Looking at the data below, how many lines include the word "brake"? Respond with the number only.

▶ **INPUT MATERIAL**
Segment Open

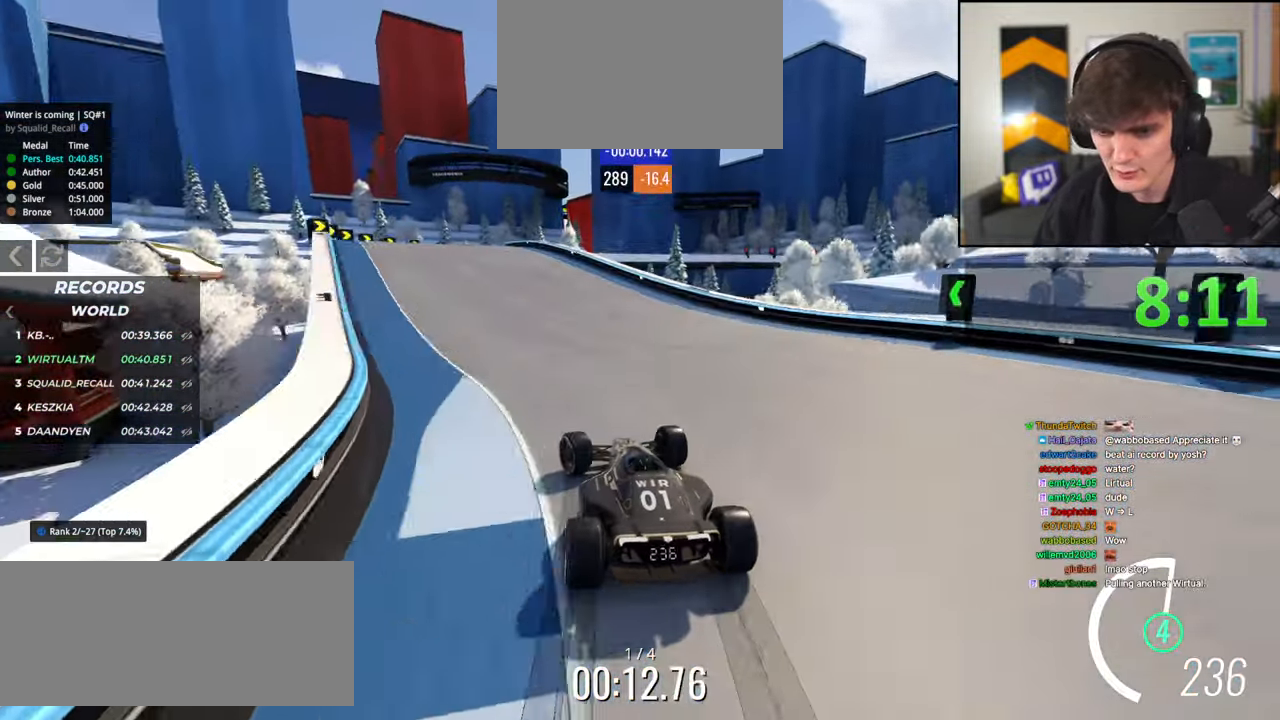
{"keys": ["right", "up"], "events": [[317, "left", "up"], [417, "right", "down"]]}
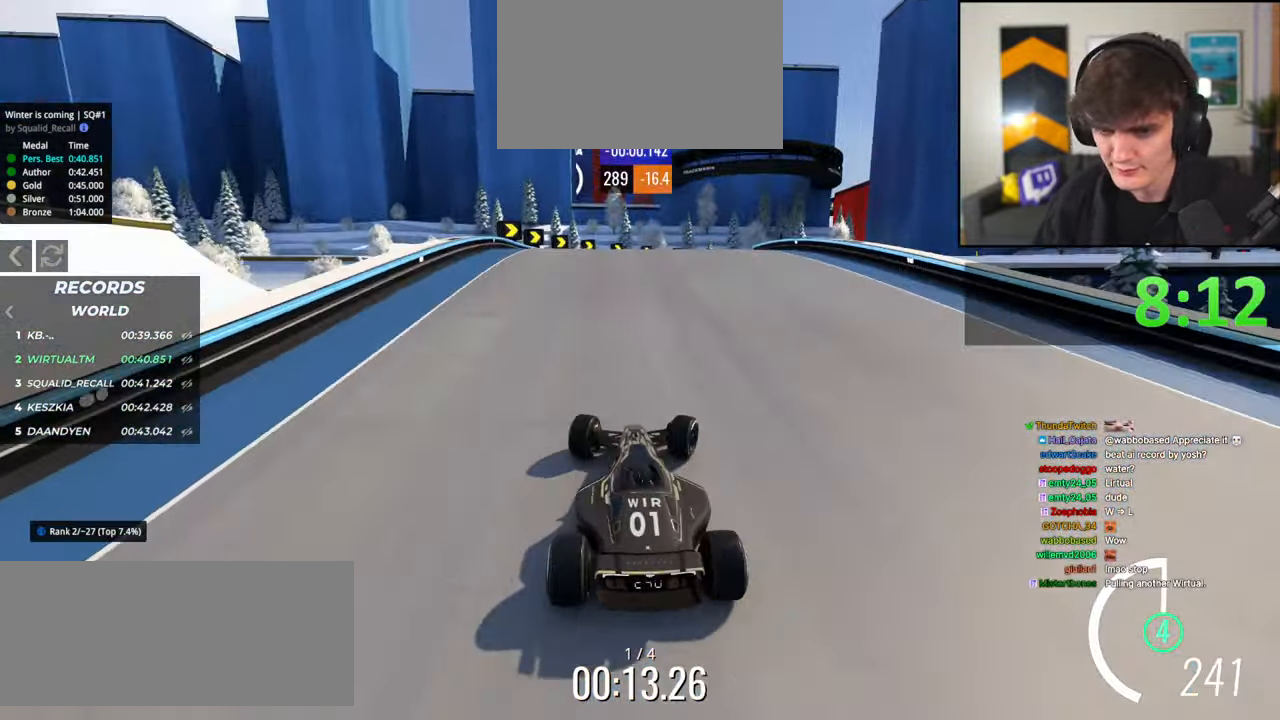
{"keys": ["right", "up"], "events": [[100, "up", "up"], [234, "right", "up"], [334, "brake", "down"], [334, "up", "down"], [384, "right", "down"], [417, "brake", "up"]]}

Segment Closed
Segment Open

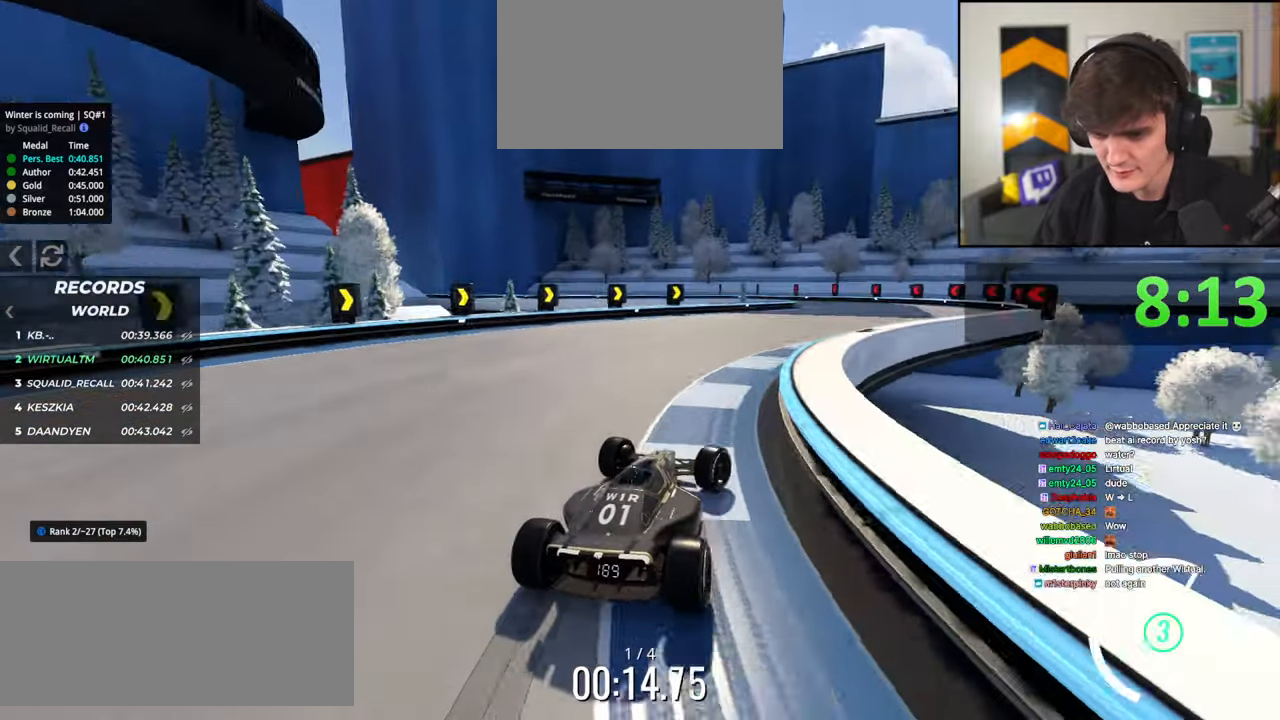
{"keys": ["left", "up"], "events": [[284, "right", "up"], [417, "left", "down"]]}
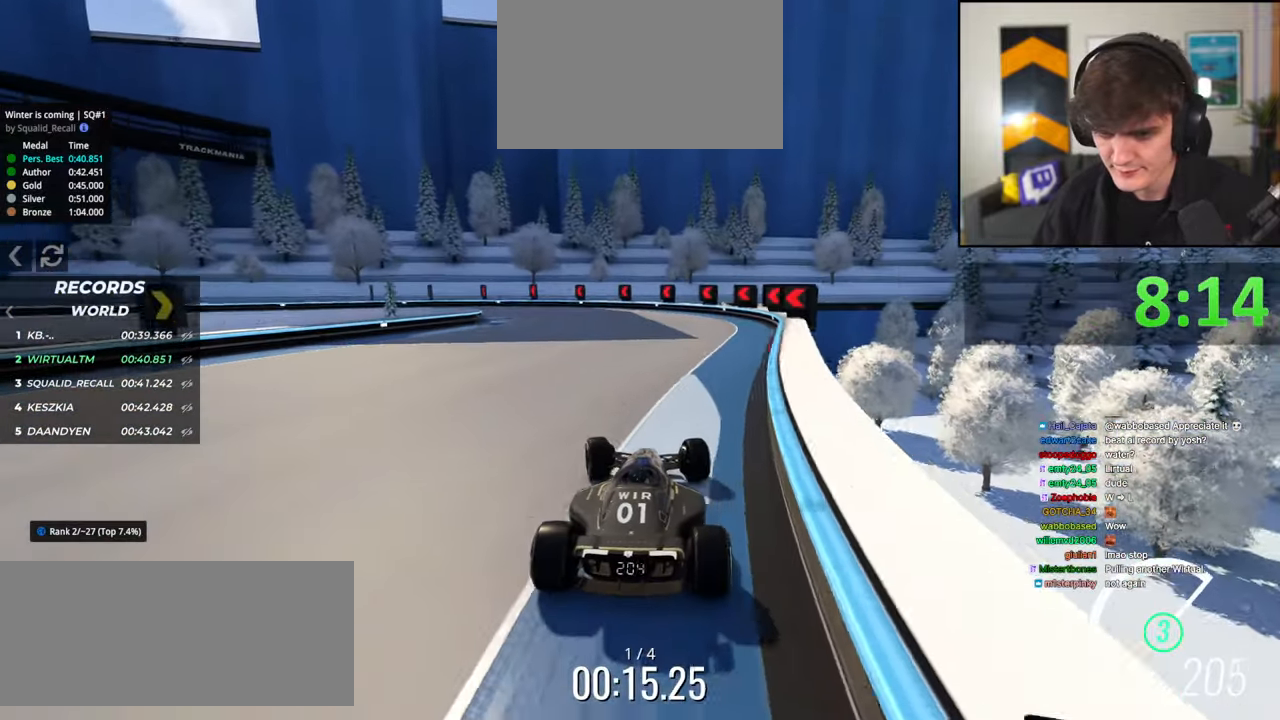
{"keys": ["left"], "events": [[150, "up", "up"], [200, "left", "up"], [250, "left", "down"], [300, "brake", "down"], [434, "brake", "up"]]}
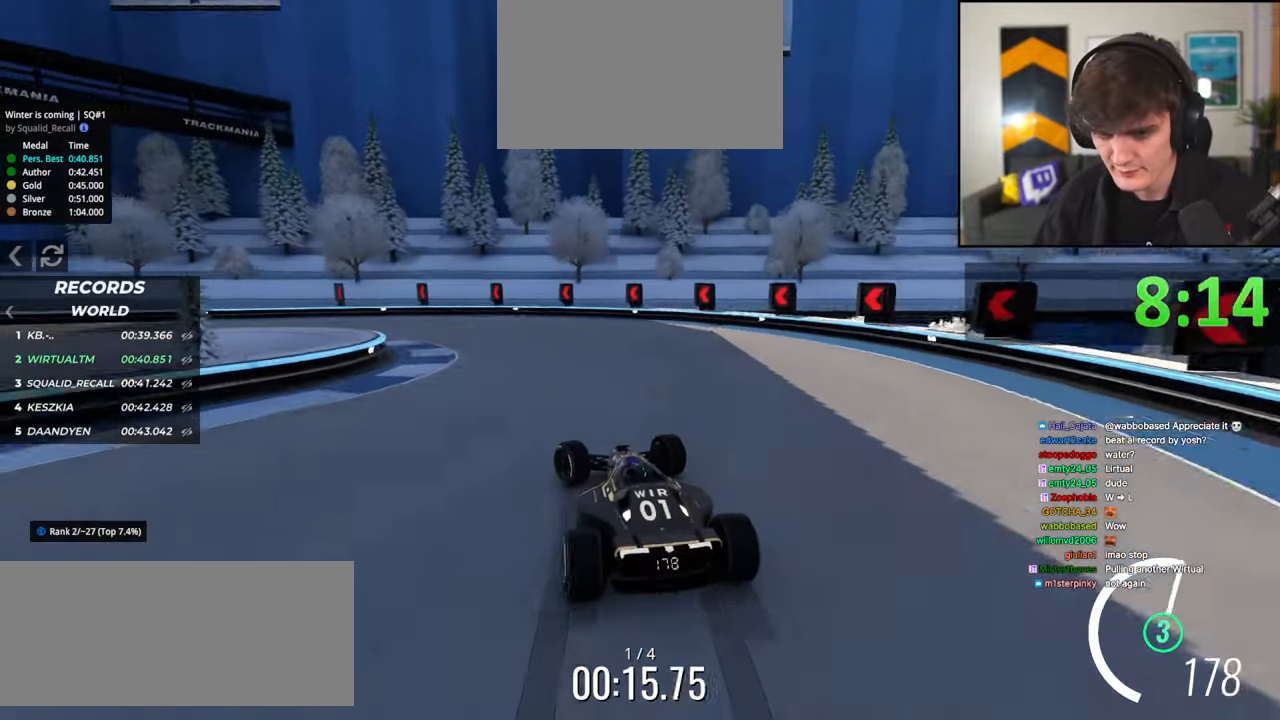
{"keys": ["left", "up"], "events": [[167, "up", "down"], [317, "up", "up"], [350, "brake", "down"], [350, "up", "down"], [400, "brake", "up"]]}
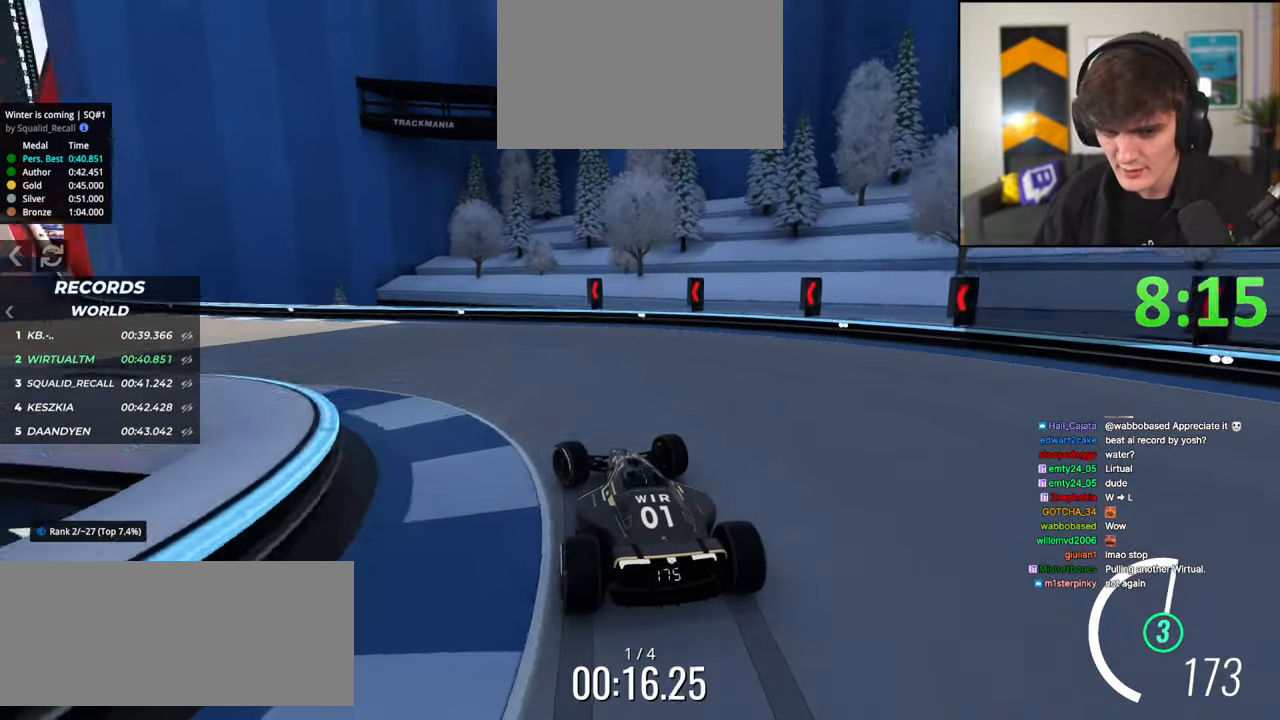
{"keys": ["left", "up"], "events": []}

Segment Closed

▶ **SOLUTION TO THIS PROBLEM**
3